(Beginning of Reading passage)

One suspects that once they’d worked up something that worked, the band were loath to vary it too much, a factor that may have contributed to some of Steve Miller’s fairly dismissive comments about his contemporaries’ instrumental abilities.

Gold and Silver starts off as Brubeck’s Take Five, then goes for a little wander through the park for a couple of minutes. The Fool, which took up the bulk of Side Two has some tasty interplay between Cipollina and Duncan, and there’s a particularly tasty growling guitar sequence leading into some fairly hippy-dippy lyrics. There are plenty of little tempo changes in the twelve minutes and it’s the longer tracks that are the album’s strengths.

Such considerations may have come into play when they were looking at a follow-up, but a limited repertoire and Duncan’s imminent departure probably wasn’t going to deliver much new material, but Happy Trails delivers all that the first album’s longer tracks promised.

(End of Reading passage)

Write out the album review word for word, starting at "One suspects that" and ending at "the album’s strengths.".

(Beginning of Data supplied)

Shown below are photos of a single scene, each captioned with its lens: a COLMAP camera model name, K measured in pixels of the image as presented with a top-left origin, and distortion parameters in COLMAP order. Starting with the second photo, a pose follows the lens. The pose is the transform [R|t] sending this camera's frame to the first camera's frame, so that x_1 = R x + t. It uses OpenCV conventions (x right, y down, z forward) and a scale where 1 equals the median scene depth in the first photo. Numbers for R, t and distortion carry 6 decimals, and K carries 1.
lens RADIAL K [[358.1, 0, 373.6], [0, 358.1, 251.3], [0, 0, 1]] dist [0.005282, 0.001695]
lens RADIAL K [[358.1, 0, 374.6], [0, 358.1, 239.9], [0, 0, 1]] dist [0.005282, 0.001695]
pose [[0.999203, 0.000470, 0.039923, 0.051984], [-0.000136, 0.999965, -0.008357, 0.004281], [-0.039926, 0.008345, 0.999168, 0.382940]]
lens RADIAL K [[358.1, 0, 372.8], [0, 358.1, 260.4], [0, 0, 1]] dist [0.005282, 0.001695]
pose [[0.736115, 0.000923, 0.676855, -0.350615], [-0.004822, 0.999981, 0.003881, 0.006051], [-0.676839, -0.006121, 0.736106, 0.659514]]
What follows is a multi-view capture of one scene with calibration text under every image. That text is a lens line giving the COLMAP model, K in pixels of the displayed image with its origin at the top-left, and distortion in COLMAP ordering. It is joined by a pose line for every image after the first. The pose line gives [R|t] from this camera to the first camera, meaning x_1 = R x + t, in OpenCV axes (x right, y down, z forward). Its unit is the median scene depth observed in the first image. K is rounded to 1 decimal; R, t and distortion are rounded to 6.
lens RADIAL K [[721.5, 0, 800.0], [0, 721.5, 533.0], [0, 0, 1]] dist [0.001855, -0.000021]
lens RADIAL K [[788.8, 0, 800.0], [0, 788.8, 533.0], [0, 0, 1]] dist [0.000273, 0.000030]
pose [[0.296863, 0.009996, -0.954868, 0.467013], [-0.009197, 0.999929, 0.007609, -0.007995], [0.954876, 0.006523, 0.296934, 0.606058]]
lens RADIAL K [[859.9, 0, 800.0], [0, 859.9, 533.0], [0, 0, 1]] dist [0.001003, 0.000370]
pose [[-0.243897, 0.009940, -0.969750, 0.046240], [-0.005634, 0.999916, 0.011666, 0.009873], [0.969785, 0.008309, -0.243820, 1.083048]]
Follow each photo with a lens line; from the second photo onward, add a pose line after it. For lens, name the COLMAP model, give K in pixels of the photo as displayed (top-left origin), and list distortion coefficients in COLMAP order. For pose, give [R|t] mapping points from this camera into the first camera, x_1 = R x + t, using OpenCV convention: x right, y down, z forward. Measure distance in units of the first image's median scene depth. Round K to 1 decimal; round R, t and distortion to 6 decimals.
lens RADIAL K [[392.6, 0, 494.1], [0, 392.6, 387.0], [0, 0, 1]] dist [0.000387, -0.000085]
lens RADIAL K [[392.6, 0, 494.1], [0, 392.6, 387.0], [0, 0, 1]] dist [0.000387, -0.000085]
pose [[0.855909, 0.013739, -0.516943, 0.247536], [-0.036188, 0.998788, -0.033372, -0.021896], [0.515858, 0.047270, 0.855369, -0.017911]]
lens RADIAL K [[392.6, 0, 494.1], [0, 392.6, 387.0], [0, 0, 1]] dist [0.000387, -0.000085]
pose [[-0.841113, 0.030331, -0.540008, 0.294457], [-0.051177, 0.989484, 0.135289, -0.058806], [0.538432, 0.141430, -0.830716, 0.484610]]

(End of Data supplied)

◆ **Exercise solution**:
One suspects that once they’d worked up something that worked, the band were loath to vary it too much, a factor that may have contributed to some of Steve Miller’s fairly dismissive comments about his contemporaries’ instrumental abilities.

Gold and Silver starts off as Brubeck’s Take Five, then goes for a little wander through the park for a couple of minutes. The Fool, which took up the bulk of Side Two has some tasty interplay between Cipollina and Duncan, and there’s a particularly tasty growling guitar sequence leading into some fairly hippy-dippy lyrics. There are plenty of little tempo changes in the twelve minutes and it’s the longer tracks that are the album’s strengths.